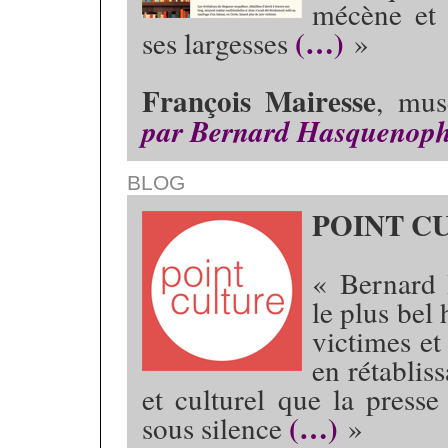
mécène et 
(…)
ses largesses
»
François Mairesse
, mus
par Bernard Hasquenop
BLOG
POINT C
« Bernard 
le plus bel
victimes et
en rétablis
et culturel que la presse
(…)
sous silence
»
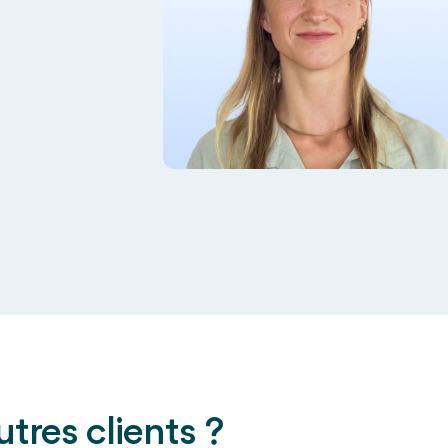
tres clients ?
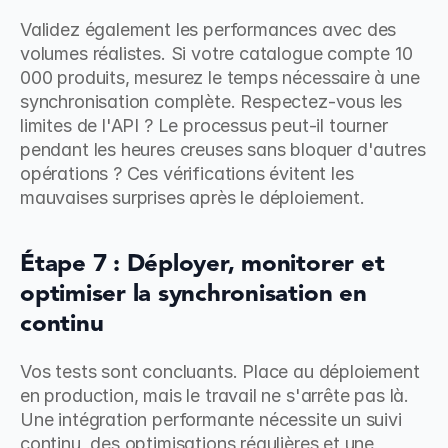
Validez également les performances avec des 
volumes réalistes. Si votre catalogue compte 10 
000 produits, mesurez le temps nécessaire à une 
synchronisation complète. Respectez-vous les 
limites de l'API ? Le processus peut-il tourner 
pendant les heures creuses sans bloquer d'autres 
opérations ? Ces vérifications évitent les 
mauvaises surprises après le déploiement.
Étape 7 : Déployer, monitorer et 
optimiser la synchronisation en 
continu
Vos tests sont concluants. Place au déploiement 
en production, mais le travail ne s'arrête pas là. 
Une intégration performante nécessite un suivi 
continu, des optimisations régulières et une 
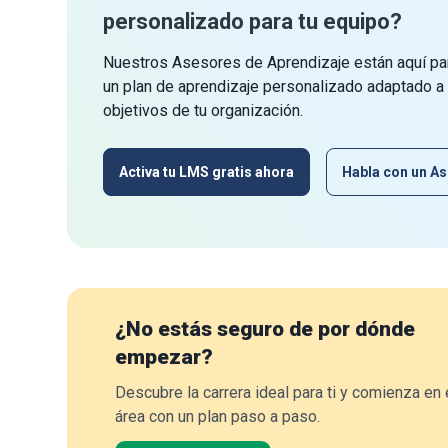
personalizado para tu equipo?
Nuestros Asesores de Aprendizaje están aquí par
un plan de aprendizaje personalizado adaptado a
objetivos de tu organización.
Activa tu LMS gratis ahora
Habla con un As
¿No estás seguro de por dónde
empezar?
Descubre la carrera ideal para ti y comienza en 
área con un plan paso a paso.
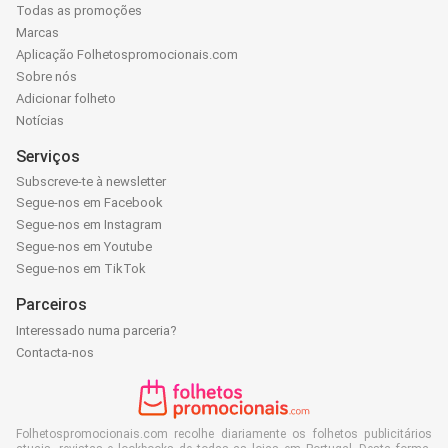
Todas as promoções
Marcas
Aplicação Folhetospromocionais.com
Sobre nós
Adicionar folheto
Notícias
Serviços
Subscreve-te à newsletter
Segue-nos em Facebook
Segue-nos em Instagram
Segue-nos em Youtube
Segue-nos em TikTok
Parceiros
Interessado numa parceria?
Contacta-nos
Folhetospromocionais.com recolhe diariamente os folhetos publicitários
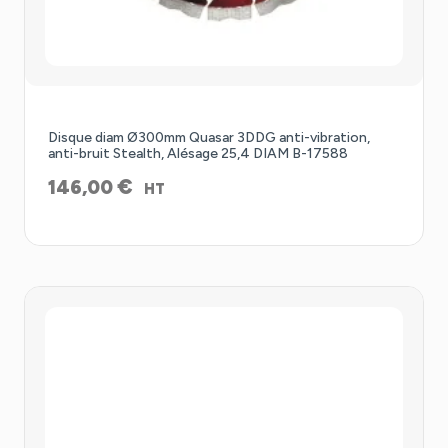
Disque diam Ø300mm Quasar 3DDG anti-vibration,
anti-bruit Stealth, Alésage 25,4 DIAM B-17588
€
146,00
HT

==========

What the exercise asks:
Reproduce, line for line, the text read from every one of the records above, leaving out the pictures.

Written response:
mécène et 
(…)
ses largesses
»
François Mairesse
, mus
par Bernard Hasquenop
BLOG
POINT C
« Bernard 
le plus bel
victimes et
en rétablis
et culturel que la presse
(…)
sous silence
»
tres clients ?
Validez également les performances avec des 
volumes réalistes. Si votre catalogue compte 10 
000 produits, mesurez le temps nécessaire à une 
synchronisation complète. Respectez-vous les 
limites de l'API ? Le processus peut-il tourner 
pendant les heures creuses sans bloquer d'autres 
opérations ? Ces vérifications évitent les 
mauvaises surprises après le déploiement.
Étape 7 : Déployer, monitorer et 
optimiser la synchronisation en 
continu
Vos tests sont concluants. Place au déploiement 
en production, mais le travail ne s'arrête pas là. 
Une intégration performante nécessite un suivi 
continu, des optimisations régulières et une 
personalizado para tu equipo?
Nuestros Asesores de Aprendizaje están aquí par
un plan de aprendizaje personalizado adaptado a
objetivos de tu organización.
Activa tu LMS gratis ahora
Habla con un As
¿No estás seguro de por dónde
empezar?
Descubre la carrera ideal para ti y comienza en 
área con un plan paso a paso.
Todas as promoções
Marcas
Aplicação Folhetospromocionais.com
Sobre nós
Adicionar folheto
Notícias
Serviços
Subscreve-te à newsletter
Segue-nos em Facebook
Segue-nos em Instagram
Segue-nos em Youtube
Segue-nos em TikTok
Parceiros
Interessado numa parceria?
Contacta-nos
Folhetospromocionais.com recolhe diariamente os folhetos publicitários
Disque diam Ø300mm Quasar 3DDG anti-vibration,
anti-bruit Stealth, Alésage 25,4 DIAM B-17588
€
146,00
HT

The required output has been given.